* [WHAT THE TASK ASKS] Return all records exactly. Nothing may be added.

______

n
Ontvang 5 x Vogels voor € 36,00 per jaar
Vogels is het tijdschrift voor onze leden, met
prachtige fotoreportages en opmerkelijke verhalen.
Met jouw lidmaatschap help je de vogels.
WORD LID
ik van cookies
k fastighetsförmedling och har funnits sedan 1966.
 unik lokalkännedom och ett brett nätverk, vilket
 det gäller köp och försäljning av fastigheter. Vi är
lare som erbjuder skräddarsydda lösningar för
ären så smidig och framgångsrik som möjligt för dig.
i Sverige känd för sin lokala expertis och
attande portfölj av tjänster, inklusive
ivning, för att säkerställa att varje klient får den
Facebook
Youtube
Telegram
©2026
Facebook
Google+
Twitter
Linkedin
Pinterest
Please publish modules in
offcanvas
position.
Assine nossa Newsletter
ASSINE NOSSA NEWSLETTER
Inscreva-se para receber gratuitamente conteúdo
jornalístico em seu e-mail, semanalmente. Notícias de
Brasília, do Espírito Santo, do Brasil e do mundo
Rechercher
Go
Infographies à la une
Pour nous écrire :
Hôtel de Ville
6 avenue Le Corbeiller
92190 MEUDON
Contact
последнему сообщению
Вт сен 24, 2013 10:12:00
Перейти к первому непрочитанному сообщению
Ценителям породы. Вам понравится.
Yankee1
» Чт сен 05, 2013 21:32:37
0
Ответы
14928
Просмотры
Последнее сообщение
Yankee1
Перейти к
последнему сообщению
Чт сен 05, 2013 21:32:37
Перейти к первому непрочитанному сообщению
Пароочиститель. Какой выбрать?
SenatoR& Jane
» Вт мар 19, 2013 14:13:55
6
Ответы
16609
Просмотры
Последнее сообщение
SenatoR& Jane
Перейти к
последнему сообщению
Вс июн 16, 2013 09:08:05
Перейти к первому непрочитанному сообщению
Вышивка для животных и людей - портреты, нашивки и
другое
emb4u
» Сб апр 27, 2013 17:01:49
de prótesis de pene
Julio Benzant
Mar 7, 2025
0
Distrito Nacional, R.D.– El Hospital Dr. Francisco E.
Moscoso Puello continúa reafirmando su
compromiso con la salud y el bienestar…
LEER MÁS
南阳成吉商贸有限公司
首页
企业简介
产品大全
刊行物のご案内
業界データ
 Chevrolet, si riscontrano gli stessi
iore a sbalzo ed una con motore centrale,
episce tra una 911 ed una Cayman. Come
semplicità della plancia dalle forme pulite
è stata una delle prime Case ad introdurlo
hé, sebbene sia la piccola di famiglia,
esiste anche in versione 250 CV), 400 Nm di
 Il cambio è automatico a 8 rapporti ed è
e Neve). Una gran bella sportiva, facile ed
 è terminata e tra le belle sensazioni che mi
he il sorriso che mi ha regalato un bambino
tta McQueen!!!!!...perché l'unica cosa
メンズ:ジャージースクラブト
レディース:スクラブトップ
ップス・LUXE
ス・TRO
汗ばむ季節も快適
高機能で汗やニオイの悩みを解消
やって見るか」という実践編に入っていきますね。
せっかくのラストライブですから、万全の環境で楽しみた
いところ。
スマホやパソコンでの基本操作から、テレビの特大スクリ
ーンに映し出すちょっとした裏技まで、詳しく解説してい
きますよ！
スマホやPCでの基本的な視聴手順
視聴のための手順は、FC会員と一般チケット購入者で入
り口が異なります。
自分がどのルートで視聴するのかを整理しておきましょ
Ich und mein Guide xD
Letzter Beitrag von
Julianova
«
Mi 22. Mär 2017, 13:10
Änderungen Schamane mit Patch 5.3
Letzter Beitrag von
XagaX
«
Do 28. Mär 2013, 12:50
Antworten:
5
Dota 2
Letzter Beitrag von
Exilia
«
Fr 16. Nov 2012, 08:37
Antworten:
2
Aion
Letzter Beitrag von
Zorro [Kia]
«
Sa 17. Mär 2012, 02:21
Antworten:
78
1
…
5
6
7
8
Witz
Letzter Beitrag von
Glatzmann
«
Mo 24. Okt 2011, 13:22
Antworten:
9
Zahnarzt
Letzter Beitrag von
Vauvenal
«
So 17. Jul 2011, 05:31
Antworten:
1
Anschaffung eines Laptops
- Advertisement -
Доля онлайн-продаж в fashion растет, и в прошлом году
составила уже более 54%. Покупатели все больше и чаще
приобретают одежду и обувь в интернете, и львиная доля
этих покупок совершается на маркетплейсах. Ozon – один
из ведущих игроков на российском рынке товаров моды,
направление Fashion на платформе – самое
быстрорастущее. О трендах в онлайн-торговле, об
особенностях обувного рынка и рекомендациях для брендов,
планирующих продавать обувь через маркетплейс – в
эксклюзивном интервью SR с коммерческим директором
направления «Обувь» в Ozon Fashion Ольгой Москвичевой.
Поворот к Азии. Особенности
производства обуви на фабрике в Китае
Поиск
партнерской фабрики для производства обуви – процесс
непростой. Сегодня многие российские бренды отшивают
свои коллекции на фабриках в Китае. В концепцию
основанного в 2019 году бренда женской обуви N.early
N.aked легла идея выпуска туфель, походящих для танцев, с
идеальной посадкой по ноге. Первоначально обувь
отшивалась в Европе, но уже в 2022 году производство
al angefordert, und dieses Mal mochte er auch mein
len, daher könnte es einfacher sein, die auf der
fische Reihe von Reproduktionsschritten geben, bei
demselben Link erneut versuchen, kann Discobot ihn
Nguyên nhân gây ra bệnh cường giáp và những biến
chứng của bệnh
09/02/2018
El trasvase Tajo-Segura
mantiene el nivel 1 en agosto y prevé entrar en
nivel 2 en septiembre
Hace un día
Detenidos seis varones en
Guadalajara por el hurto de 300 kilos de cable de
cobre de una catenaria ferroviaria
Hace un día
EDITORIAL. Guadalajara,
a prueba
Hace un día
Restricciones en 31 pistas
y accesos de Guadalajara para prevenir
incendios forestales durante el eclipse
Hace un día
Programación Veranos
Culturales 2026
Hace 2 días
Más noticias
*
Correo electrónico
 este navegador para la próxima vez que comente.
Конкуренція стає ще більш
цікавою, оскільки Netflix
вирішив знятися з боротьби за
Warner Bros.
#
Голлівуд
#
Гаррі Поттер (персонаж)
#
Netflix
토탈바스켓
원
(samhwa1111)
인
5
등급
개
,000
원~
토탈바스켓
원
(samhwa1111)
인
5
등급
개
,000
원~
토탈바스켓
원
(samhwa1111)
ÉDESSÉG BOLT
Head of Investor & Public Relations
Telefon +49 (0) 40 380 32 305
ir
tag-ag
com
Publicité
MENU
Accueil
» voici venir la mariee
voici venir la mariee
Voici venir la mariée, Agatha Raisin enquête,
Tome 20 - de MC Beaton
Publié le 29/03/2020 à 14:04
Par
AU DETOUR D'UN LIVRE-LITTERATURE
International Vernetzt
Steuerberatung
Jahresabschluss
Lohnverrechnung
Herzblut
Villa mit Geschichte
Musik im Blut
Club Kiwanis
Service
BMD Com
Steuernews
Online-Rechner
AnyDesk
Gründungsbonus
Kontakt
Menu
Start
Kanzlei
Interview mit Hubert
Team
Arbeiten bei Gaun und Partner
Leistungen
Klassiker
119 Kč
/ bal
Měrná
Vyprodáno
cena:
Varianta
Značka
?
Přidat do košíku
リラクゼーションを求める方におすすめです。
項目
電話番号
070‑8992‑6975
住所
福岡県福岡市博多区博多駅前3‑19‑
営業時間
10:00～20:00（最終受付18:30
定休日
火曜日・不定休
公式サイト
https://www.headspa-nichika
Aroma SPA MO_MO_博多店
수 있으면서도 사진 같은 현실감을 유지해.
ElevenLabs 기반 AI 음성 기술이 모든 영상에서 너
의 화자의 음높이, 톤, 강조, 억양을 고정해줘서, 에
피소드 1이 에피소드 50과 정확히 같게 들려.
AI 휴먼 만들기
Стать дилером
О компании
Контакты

______

* [SOLUTION FOR THIS PROBLEM]
n
Ontvang 5 x Vogels voor € 36,00 per jaar
Vogels is het tijdschrift voor onze leden, met
prachtige fotoreportages en opmerkelijke verhalen.
Met jouw lidmaatschap help je de vogels.
WORD LID
ik van cookies
k fastighetsförmedling och har funnits sedan 1966.
 unik lokalkännedom och ett brett nätverk, vilket
 det gäller köp och försäljning av fastigheter. Vi är
lare som erbjuder skräddarsydda lösningar för
ären så smidig och framgångsrik som möjligt för dig.
i Sverige känd för sin lokala expertis och
attande portfölj av tjänster, inklusive
ivning, för att säkerställa att varje klient får den
Facebook
Youtube
Telegram
©2026
Facebook
Google+
Twitter
Linkedin
Pinterest
Please publish modules in
offcanvas
position.
Assine nossa Newsletter
ASSINE NOSSA NEWSLETTER
Inscreva-se para receber gratuitamente conteúdo
jornalístico em seu e-mail, semanalmente. Notícias de
Brasília, do Espírito Santo, do Brasil e do mundo
Rechercher
Go
Infographies à la une
Pour nous écrire :
Hôtel de Ville
6 avenue Le Corbeiller
92190 MEUDON
Contact
последнему сообщению
Вт сен 24, 2013 10:12:00
Перейти к первому непрочитанному сообщению
Ценителям породы. Вам понравится.
Yankee1
» Чт сен 05, 2013 21:32:37
0
Ответы
14928
Просмотры
Последнее сообщение
Yankee1
Перейти к
последнему сообщению
Чт сен 05, 2013 21:32:37
Перейти к первому непрочитанному сообщению
Пароочиститель. Какой выбрать?
SenatoR& Jane
» Вт мар 19, 2013 14:13:55
6
Ответы
16609
Просмотры
Последнее сообщение
SenatoR& Jane
Перейти к
последнему сообщению
Вс июн 16, 2013 09:08:05
Перейти к первому непрочитанному сообщению
Вышивка для животных и людей - портреты, нашивки и
другое
emb4u
» Сб апр 27, 2013 17:01:49
de prótesis de pene
Julio Benzant
Mar 7, 2025
0
Distrito Nacional, R.D.– El Hospital Dr. Francisco E.
Moscoso Puello continúa reafirmando su
compromiso con la salud y el bienestar…
LEER MÁS
南阳成吉商贸有限公司
首页
企业简介
产品大全
刊行物のご案内
業界データ
 Chevrolet, si riscontrano gli stessi
iore a sbalzo ed una con motore centrale,
episce tra una 911 ed una Cayman. Come
semplicità della plancia dalle forme pulite
è stata una delle prime Case ad introdurlo
hé, sebbene sia la piccola di famiglia,
esiste anche in versione 250 CV), 400 Nm di
 Il cambio è automatico a 8 rapporti ed è
e Neve). Una gran bella sportiva, facile ed
 è terminata e tra le belle sensazioni che mi
he il sorriso che mi ha regalato un bambino
tta McQueen!!!!!...perché l'unica cosa
メンズ:ジャージースクラブト
レディース:スクラブトップ
ップス・LUXE
ス・TRO
汗ばむ季節も快適
高機能で汗やニオイの悩みを解消
やって見るか」という実践編に入っていきますね。
せっかくのラストライブですから、万全の環境で楽しみた
いところ。
スマホやパソコンでの基本操作から、テレビの特大スクリ
ーンに映し出すちょっとした裏技まで、詳しく解説してい
きますよ！
スマホやPCでの基本的な視聴手順
視聴のための手順は、FC会員と一般チケット購入者で入
り口が異なります。
自分がどのルートで視聴するのかを整理しておきましょ
Ich und mein Guide xD
Letzter Beitrag von
Julianova
«
Mi 22. Mär 2017, 13:10
Änderungen Schamane mit Patch 5.3
Letzter Beitrag von
XagaX
«
Do 28. Mär 2013, 12:50
Antworten:
5
Dota 2
Letzter Beitrag von
Exilia
«
Fr 16. Nov 2012, 08:37
Antworten:
2
Aion
Letzter Beitrag von
Zorro [Kia]
«
Sa 17. Mär 2012, 02:21
Antworten:
78
1
…
5
6
7
8
Witz
Letzter Beitrag von
Glatzmann
«
Mo 24. Okt 2011, 13:22
Antworten:
9
Zahnarzt
Letzter Beitrag von
Vauvenal
«
So 17. Jul 2011, 05:31
Antworten:
1
Anschaffung eines Laptops
- Advertisement -
Доля онлайн-продаж в fashion растет, и в прошлом году
составила уже более 54%. Покупатели все больше и чаще
приобретают одежду и обувь в интернете, и львиная доля
этих покупок совершается на маркетплейсах. Ozon – один
из ведущих игроков на российском рынке товаров моды,
направление Fashion на платформе – самое
быстрорастущее. О трендах в онлайн-торговле, об
особенностях обувного рынка и рекомендациях для брендов,
планирующих продавать обувь через маркетплейс – в
эксклюзивном интервью SR с коммерческим директором
направления «Обувь» в Ozon Fashion Ольгой Москвичевой.
Поворот к Азии. Особенности
производства обуви на фабрике в Китае
Поиск
партнерской фабрики для производства обуви – процесс
непростой. Сегодня многие российские бренды отшивают
свои коллекции на фабриках в Китае. В концепцию
основанного в 2019 году бренда женской обуви N.early
N.aked легла идея выпуска туфель, походящих для танцев, с
идеальной посадкой по ноге. Первоначально обувь
отшивалась в Европе, но уже в 2022 году производство
al angefordert, und dieses Mal mochte er auch mein
len, daher könnte es einfacher sein, die auf der
fische Reihe von Reproduktionsschritten geben, bei
demselben Link erneut versuchen, kann Discobot ihn
Nguyên nhân gây ra bệnh cường giáp và những biến
chứng của bệnh
09/02/2018
El trasvase Tajo-Segura
mantiene el nivel 1 en agosto y prevé entrar en
nivel 2 en septiembre
Hace un día
Detenidos seis varones en
Guadalajara por el hurto de 300 kilos de cable de
cobre de una catenaria ferroviaria
Hace un día
EDITORIAL. Guadalajara,
a prueba
Hace un día
Restricciones en 31 pistas
y accesos de Guadalajara para prevenir
incendios forestales durante el eclipse
Hace un día
Programación Veranos
Culturales 2026
Hace 2 días
Más noticias
*
Correo electrónico
 este navegador para la próxima vez que comente.
Конкуренція стає ще більш
цікавою, оскільки Netflix
вирішив знятися з боротьби за
Warner Bros.
#
Голлівуд
#
Гаррі Поттер (персонаж)
#
Netflix
토탈바스켓
원
(samhwa1111)
인
5
등급
개
,000
원~
토탈바스켓
원
(samhwa1111)
인
5
등급
개
,000
원~
토탈바스켓
원
(samhwa1111)
ÉDESSÉG BOLT
Head of Investor & Public Relations
Telefon +49 (0) 40 380 32 305
ir
tag-ag
com
Publicité
MENU
Accueil
» voici venir la mariee
voici venir la mariee
Voici venir la mariée, Agatha Raisin enquête,
Tome 20 - de MC Beaton
Publié le 29/03/2020 à 14:04
Par
AU DETOUR D'UN LIVRE-LITTERATURE
International Vernetzt
Steuerberatung
Jahresabschluss
Lohnverrechnung
Herzblut
Villa mit Geschichte
Musik im Blut
Club Kiwanis
Service
BMD Com
Steuernews
Online-Rechner
AnyDesk
Gründungsbonus
Kontakt
Menu
Start
Kanzlei
Interview mit Hubert
Team
Arbeiten bei Gaun und Partner
Leistungen
Klassiker
119 Kč
/ bal
Měrná
Vyprodáno
cena:
Varianta
Značka
?
Přidat do košíku
リラクゼーションを求める方におすすめです。
項目
電話番号
070‑8992‑6975
住所
福岡県福岡市博多区博多駅前3‑19‑
営業時間
10:00～20:00（最終受付18:30
定休日
火曜日・不定休
公式サイト
https://www.headspa-nichika
Aroma SPA MO_MO_博多店
수 있으면서도 사진 같은 현실감을 유지해.
ElevenLabs 기반 AI 음성 기술이 모든 영상에서 너
의 화자의 음높이, 톤, 강조, 억양을 고정해줘서, 에
피소드 1이 에피소드 50과 정확히 같게 들려.
AI 휴먼 만들기
Стать дилером
О компании
Контакты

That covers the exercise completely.